▶ [Problems]:
1) Condense the paragraph of the alternative-data page that begins "Satellite imagery proved to be" into a short bulleted list that keeps its main facts.
2) Resume the text on types of alternative data, picking up directly after its final sentence.

Types of Alternative Data

Banks and financial institutions can gather alternative data from a range of sources, but below are some of the more common types of alternative data applied to investing.  

 

Web Traffic and App Usage

Is a software company’s application attracting new users or dropping them? Are sites in a particular product category suddenly seeing an influx of visitors? The answers to these kinds of traffic-data questions are manifestly valuable to traders, so it’s no surprise that web and app analytics services have become de rigueur tools in the alternative-data toolbox.

A noteworthy player here is SimilarWeb. The service’s sophisticated data sets, available through a user-interface platform or direct API, encompass some 1 billion sites and eight million apps In May 2021, it became the first alternative-data company to go public, seeking to expand its client focus beyond the hedge funds that first took notice.

 

Social Sentiment and Product Reviews

Just as marketers use social listening tools to monitor brand perception online, investment firms consider social media data when evaluating stocks. Alt-data provider Thinknum, for example, has a Facebook Followers collection, which tracks “like” numbers, check-in counts and other Facebook information for more than 130,000 companies, dating back more than eight years. It has similar data sets for other social networks.

Product reviews can also help firms decide whether to buy, sell or hold. Thinknum’s media outlet, the Business of Business, noted, before Peloton shares tumbled nearly 15 percent in the wake of a treadmill recall, the number of online reviews that included “terrible,” “awful,” “poor,” “bad” or “broken” had gone up from three, in 2019, to 31 — a signal to sell for those who were tuned in and so inclined.

 

Satellite Imagery

Satellite imagery proved to be an effective financial analysis tool as early as 2009. That’s when, according to The Atlantic, then-startup RS Metrics used three years’ worth of satellite data to validate Walmart founder Sam Walton’s long-held belief that the number of cars in stores’ parking lots correlated to overall revenue. E-commerce complicated that a bit, of course, but imagery providers continue to find uses that financial firms consider lucrative, including monitoring deforestation or natural disasters that may impact supply chains. Expect the trend to continue, as companies like SpaceX and OneWeb have prompted a massive surge in satellite launches.

 

Geolocation

Where people go is valuable information. More specifically, the GPS data their phones ping across cellular networks, revealing broader consumer movement trends, is valuable info. That became even more true when Geolocation data provider SafeGraph saw near-record earnings and a spike in interest from financial institutions in 2020. In the past, geolocation hasn’t been considered quite as beneficial as other sensor-based alt-data streams, like satellite imagery. But when formerly predictable traffic patterns are disrupted, Wall Street’s appetite for GPS seems to expand.

 

Jet Tracking

When a private jet carrying representatives from oil producer Occidental landed in Omaha, Nebraska in April 2019, to meet Warren Buffett, news of the arrival extended beyond the Berkshire Hathaway chairman and CEO. The alternative data company Quandl, which tracks private jet flights, shared news of the visit to its hedge fund clients, who reportedly pay upwards of $100,000 per year for such intel. The cost paid off days later, when Buffett announced a $10 billion investment in Occidental, sending its value skyward.

▶ [Extracted lines]:
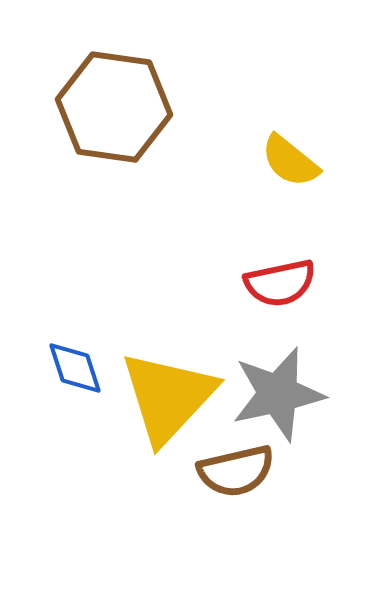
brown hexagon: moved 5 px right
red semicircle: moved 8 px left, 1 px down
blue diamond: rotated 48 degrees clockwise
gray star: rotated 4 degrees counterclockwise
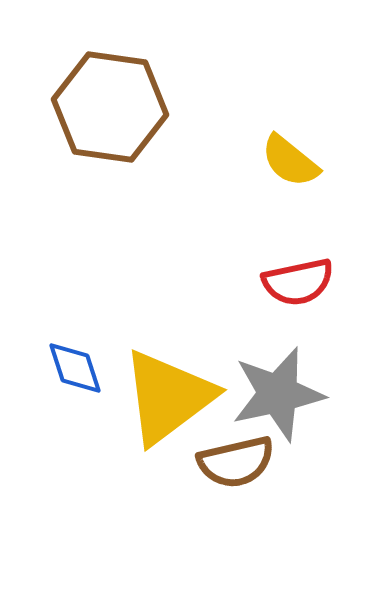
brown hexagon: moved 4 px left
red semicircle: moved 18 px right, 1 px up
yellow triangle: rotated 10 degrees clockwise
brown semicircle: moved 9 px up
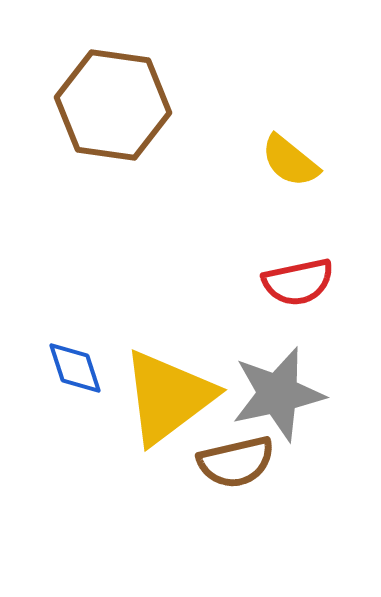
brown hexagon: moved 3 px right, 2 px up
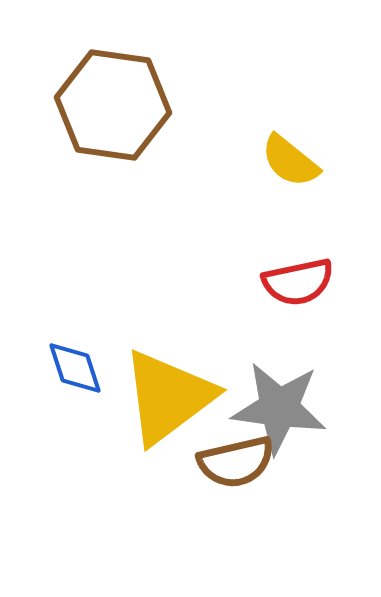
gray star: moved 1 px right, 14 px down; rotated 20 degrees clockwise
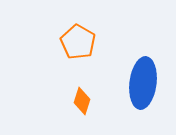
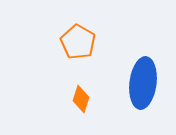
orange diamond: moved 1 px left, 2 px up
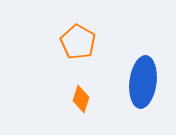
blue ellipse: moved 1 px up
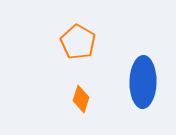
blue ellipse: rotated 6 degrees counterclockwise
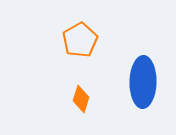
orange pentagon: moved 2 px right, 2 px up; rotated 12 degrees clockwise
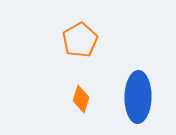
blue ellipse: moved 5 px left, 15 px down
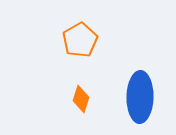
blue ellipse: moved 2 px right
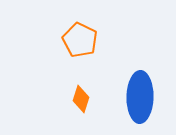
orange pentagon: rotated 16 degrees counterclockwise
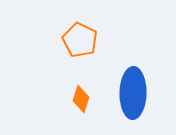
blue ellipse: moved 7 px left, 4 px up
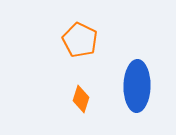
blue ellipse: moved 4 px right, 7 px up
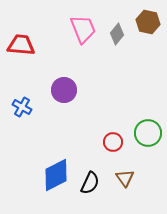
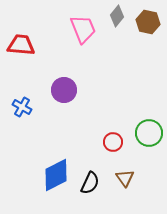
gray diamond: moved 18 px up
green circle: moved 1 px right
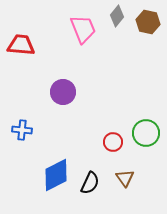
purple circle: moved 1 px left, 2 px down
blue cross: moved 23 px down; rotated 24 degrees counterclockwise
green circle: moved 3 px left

==

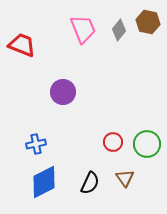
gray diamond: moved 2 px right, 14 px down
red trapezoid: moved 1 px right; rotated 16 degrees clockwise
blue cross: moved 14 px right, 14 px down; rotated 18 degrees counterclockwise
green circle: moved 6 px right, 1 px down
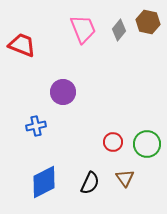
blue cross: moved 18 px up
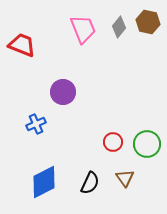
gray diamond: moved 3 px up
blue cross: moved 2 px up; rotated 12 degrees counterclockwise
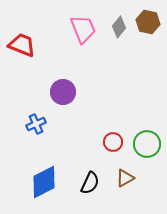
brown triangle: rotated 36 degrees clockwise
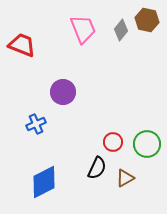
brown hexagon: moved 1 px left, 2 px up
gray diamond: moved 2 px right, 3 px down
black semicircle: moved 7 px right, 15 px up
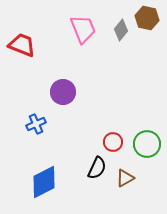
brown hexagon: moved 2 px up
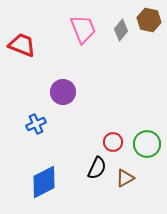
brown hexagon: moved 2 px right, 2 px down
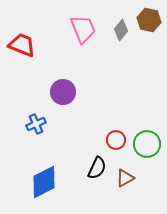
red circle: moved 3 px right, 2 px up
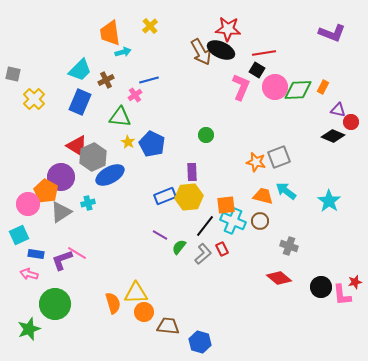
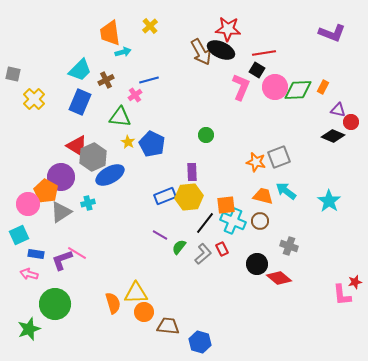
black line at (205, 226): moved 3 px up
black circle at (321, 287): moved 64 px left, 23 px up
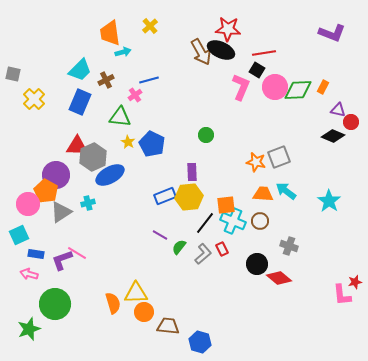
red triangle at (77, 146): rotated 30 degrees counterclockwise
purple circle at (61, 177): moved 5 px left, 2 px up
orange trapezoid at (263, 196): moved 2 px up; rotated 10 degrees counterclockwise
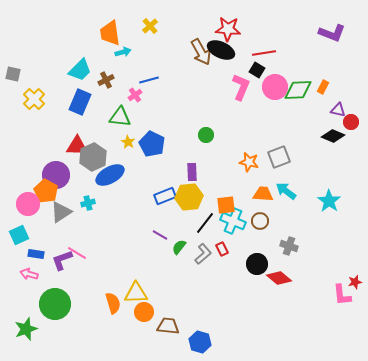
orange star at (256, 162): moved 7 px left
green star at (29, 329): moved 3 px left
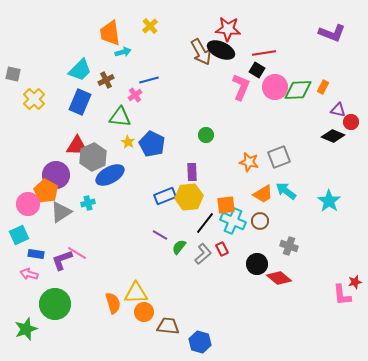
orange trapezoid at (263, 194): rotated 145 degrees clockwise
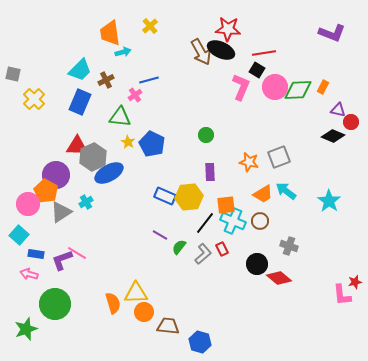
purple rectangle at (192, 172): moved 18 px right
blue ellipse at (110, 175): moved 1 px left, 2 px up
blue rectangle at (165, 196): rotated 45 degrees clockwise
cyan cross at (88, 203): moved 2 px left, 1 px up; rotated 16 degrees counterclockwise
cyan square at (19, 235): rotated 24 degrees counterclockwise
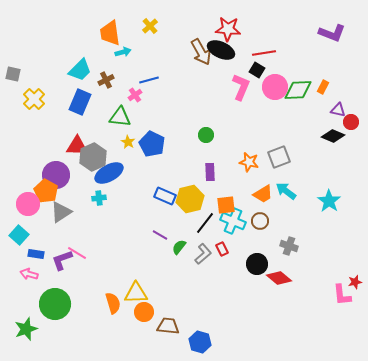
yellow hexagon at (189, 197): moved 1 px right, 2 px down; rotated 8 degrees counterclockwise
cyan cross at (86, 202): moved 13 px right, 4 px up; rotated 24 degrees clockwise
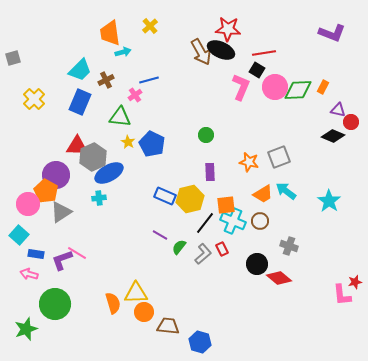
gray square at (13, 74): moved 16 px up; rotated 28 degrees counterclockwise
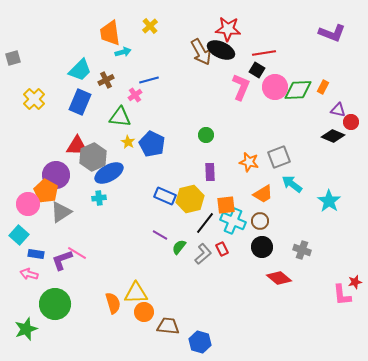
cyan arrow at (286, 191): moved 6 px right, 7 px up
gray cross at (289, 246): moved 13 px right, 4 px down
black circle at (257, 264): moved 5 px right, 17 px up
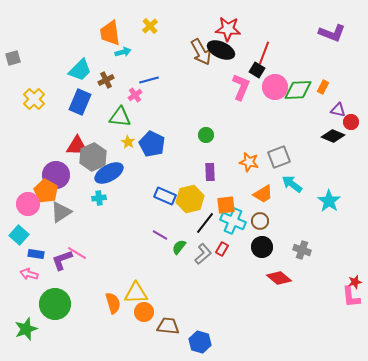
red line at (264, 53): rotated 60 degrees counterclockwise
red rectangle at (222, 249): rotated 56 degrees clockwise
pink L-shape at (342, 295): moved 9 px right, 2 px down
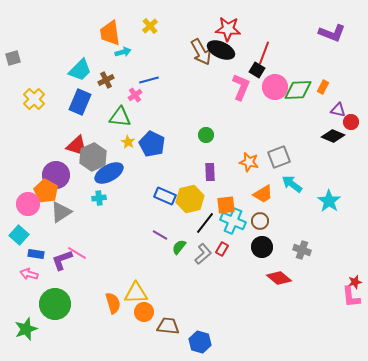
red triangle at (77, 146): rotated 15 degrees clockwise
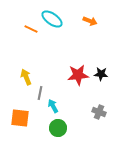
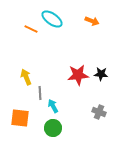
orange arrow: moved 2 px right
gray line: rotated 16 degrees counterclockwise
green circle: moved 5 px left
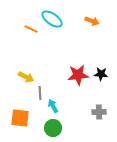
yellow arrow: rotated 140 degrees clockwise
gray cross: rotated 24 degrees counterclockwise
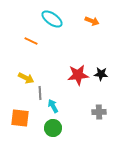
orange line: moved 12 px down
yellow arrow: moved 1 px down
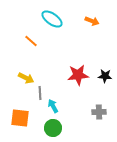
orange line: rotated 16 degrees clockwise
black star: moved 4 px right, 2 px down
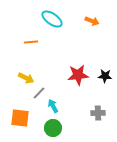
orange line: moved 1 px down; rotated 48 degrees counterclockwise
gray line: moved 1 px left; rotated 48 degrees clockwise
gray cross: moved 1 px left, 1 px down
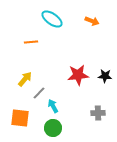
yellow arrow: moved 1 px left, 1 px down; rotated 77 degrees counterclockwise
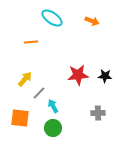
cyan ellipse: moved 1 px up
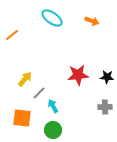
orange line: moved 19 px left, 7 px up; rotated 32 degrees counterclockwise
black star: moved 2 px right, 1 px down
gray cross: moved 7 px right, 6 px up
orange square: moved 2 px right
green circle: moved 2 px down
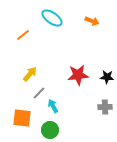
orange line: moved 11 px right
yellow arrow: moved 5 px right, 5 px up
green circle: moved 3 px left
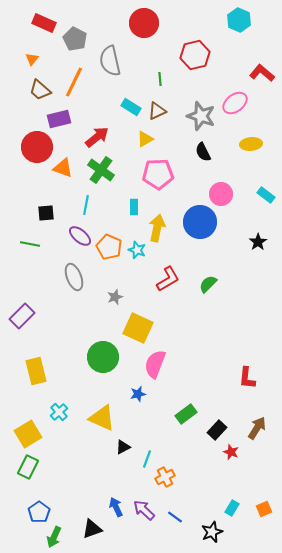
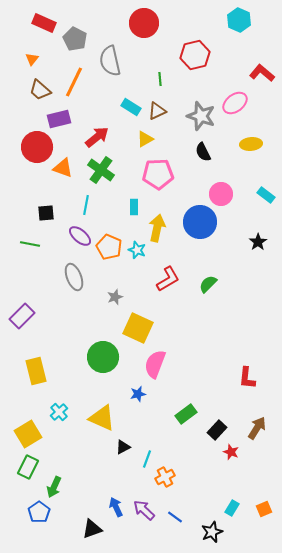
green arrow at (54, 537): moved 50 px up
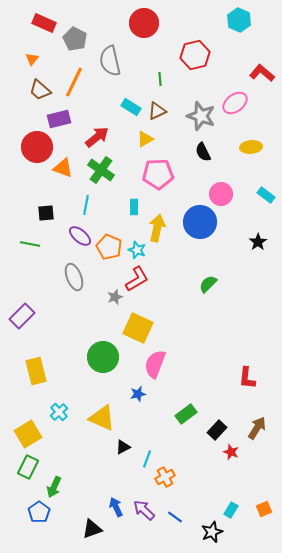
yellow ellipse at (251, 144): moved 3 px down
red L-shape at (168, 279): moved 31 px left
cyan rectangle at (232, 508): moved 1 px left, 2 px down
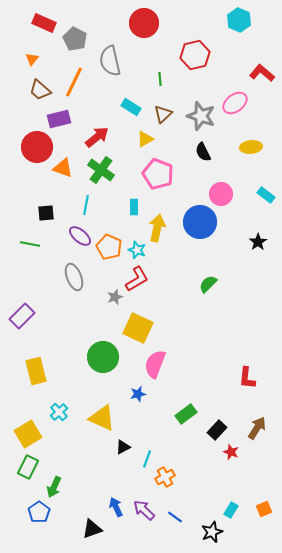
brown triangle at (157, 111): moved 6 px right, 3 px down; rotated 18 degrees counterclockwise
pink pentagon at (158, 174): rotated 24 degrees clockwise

▶ [Answers below]:
1)
- Satellite imagery had proven to be an effective financial analysis tool by 2009.
- That year, according to The Atlantic, then-startup RS Metrics used three years of satellite data to confirm Walmart founder Sam Walton's belief that the number of cars in store parking lots correlated with overall revenue.
- E-commerce complicated this somewhat. Imagery providers still find uses that financial firms consider lucrative, such as monitoring deforestation or natural disasters that may affect supply chains.
- The trend is expected to continue because companies like SpaceX and OneWeb have prompted a massive surge in satellite launches.

2)
In the years since, “corporate aviation intelligence,” as Quandl calls it, has grown more widespread. Quiver Quantitative, a free alt-data platform, launched in 2020, that aims to give everyday investors a Wall Street-style advantage, now offers a corporate private jet tracker to all.

 

Benefits of Alternative Data

Alternative data has generated plenty of buzz within the finance sector, and businesses are eager to capitalize on the benefits alt data offers.   

 

More Detailed and Accurate Analysis

Alternative data goes beyond standard financial statements and reports, covering additional data points to paint a more complete picture of a company’s performance. For example, companies can look at positive online ratings a business receives or the number of customers visiting its store each day. These factors may reveal a degree of customer loyalty that investors don’t consider when solely evaluating a business based on its financial reports.   

 

Decisions Backed by Historical Data

Investors are always looking to inform their decisions, and alternative data meets this need with historical data. By looking at past results, institutions and investors are able to conduct predictive analysis and anticipate how a business may perform under similar circumstances. Not only can investors set themselves up for success with this approach, but they can also gain the foresight needed to avoid backing organizations that are about to falter.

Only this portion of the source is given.